Tue, Mar 13, 2007 - Page 6 News List

Spain remembers terror victims

'IMMENSE PAIN' Spaniards, from King Juan Carlos to ordinary citizens, gathered on the second anniversary of the deadly Madrid train bombings, which killed 191

AP , MADRID

Spain paid tribute to victims of Europe's worst Islamic-linked terror attack on Sunday as the king unveiled a towering glass monument etched with outpourings of grief over the death of 191 people three years ago in crowded trains blasted with dynamite.

Spaniards fell silent at that memorial site, the bomb-hit Atocha rail station in downtown Madrid, and left candles and flowers at other spots around the city to remember March 11, 2004, when more than 1,800 were wounded in addition to the 191 killed.

"It is a day of immense pain," said Pilar Manjon, leader of a March 11 victims' association, who lost her 20-year-old son Daniel as he traveled to attend engineering classes at a Madrid university.

King Juan Carlos, Queen Sofia, senior government officials and an invitation-only crowd of several hundred people stood under bright sunshine listening to a lone cellist play the sad strains of Song of the Birds, a composition by Pablo Casals meant to be a call for peace.

The ceremony was short and staid.
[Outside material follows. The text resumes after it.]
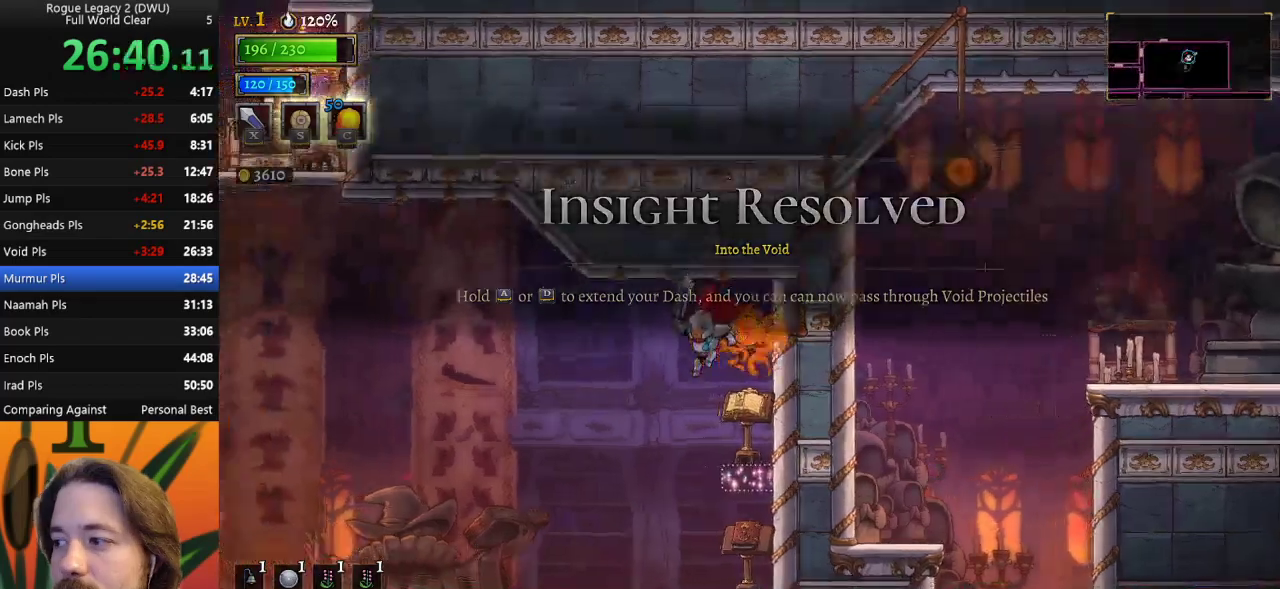
{"keys": ["left"], "events": [[100, "down", "down"], [283, "down", "up"]]}
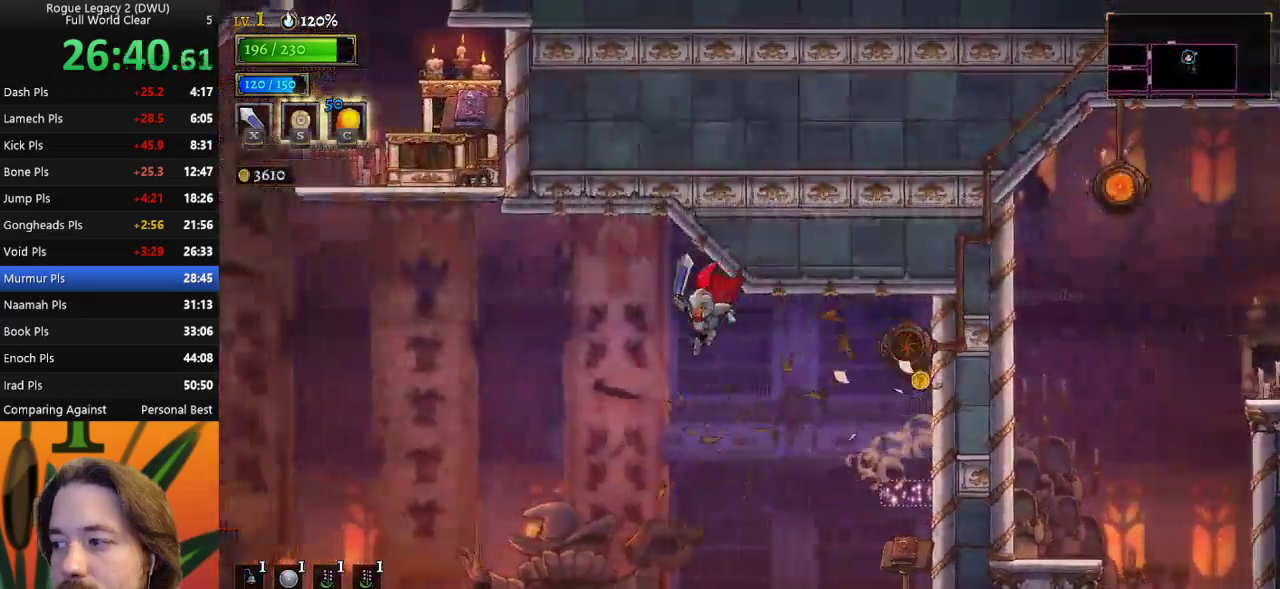
{"keys": ["a", "left"], "events": [[17, "a", "down"]]}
There were no speeches.

Some wiped away tears at the ceremony outside the station, one of four targets in the string of 10 backpack bombs that struck the commuter trains.

The king placed a laurel wreath at the foot of the monument: a 10-story glass cylinder with a transparent inner membrane bearing messages of condolence that Spaniards and other people left at Atocha and elsewhere after the attacks -- on notes left at makeshift memorials or on a computer terminal set up for them to record their thoughts.

These messages, in Spanish and other languages, are only visible from a chamber beneath the hollow, oval-shaped monument.

"Tomorrow I will leave home just like you did, in order to continue your journey," one inscription reads.

Another, in English, said, "Words are not enough."

The monument is the second to the people killed in the Madrid attack.

On its first anniversary, Spaniards inaugurated what they call the "Forest of Remembrance," a grove of olive and cypress trees in the city's main park, the Retiro.

It features 192 trees -- one for each of those killed on the trains and another for a special forces officer who died when seven suspected ringleaders blew themselves up to avoid arrest as police closed in on their suburban Madrid apartment three weeks after the attacks.